Ageing of human lens (Presbyopia)
Freidrich, Truscott

Human lens crystallins are present for the duration of a person’s lifetime. In this period they become modified and as a consequence alter their properties. We have been monitoring some of these changes and relating them to alterations in the physical and optical properties of the lens. In this way we hope to understand one aspect of the biochemistry of ageing. Lenses were examined for
stiffness and then were dissected into various regions and each extracted sequentially with buffer, 4M and 7Murea. Each fraction, including the membrane fraction, was analysed by SDS PAGE, bands quantified by scanning, and then each protein band identified by ingel tryptic digestion followed by mass spectrometry of the peptides.
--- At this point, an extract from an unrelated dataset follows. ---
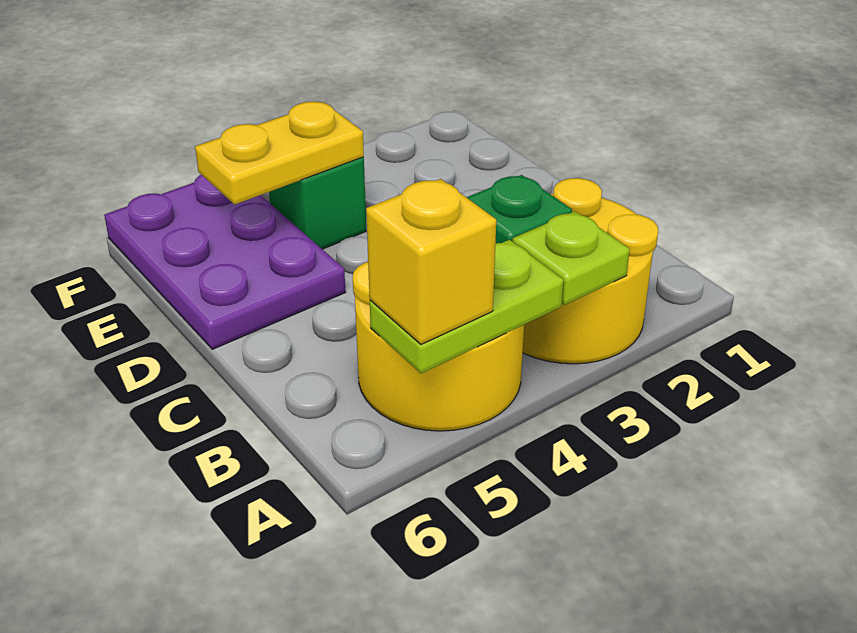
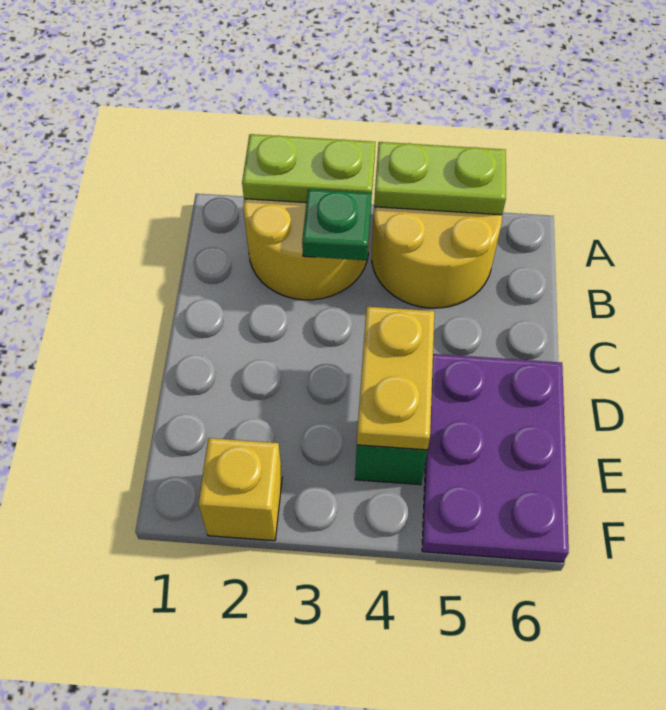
lime plate A3 level 2 -> lime plate A2:A3 level 2
yellow brick A5 level 3 -> yellow brick F2 level 1
yellow plate E4:E5 level 2 -> yellow plate D4:E4 level 2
Investigations into the lens barrier and its role in nuclear cataract
Friedrich, Truscott

At middle age the lens nucleus becomes functionally uncoupled from the metabolically-active lens cortex. The resulting lack of adequate antioxidant defence renders the nucleus susceptible to oxidation. The existence of the lens barrier has been confirmed by NMR imaging. The consequences of the onset of the lens barrier are profound. It is not only the impediment to entry into the nucleus that is a problem; restricted exit from the lens centre also has deleterious consequences. The barrier hypothesis is increasingly recognized as the basis for understanding nuclear cataract. Ongoing studies into human lenses from the Lions Eye Bank are aimed at more precisely identifying the onset and the molecular basis of the barrier. This work involved the detailed proteomic analysis of the structure, function and interactions of molecules that play key roles in cell-cell communication.

A collaboration with Professor Kevin Schey (Medical University of South Carolina) is underway using new iTRAQ methodology to quantify the binding of proteins to the membranes of lenses at the barrier region.

Analysis of lens membrane components as a function of age
Deeley (Uni Wollongong), Truscott, Nealon (Uni Wollongong), Mitchell (Uni Wollongong), Stephen Blanksby (Uni Wollongong)

Over the life span of an individual, the lipid composition of the cell membranes in the lens changes substantially. The consequences of this are unknown, but such changes may contribute to the development of presbyopia – the inability to focus on nearby objects after age 50. In continuing studies, we are characterizing cortical and nuclear changes in lens lipid composition and relating these to separate measures of lens stiffness obtained by Dynamic Mechanical Analysis. We have shown that the membrane lipids of animals are quite different from those of humans. Human lens membranes also contain novel lipids that we have identified. In the next phase of research we are investigating how membrane changes influence the binding of denatured proteins – an important step in barrier formation.


Old proteins
Hooi, Friedrich, Lyons, Truscott

Old proteins are present at many sites in the body. We are investigating the changes that occur to these using a combination of accelerator mass spectrometry (at ANSTO) with sophisticated mass spectrometry approaches and HPLC to monitor the extent of amino acid racemisation.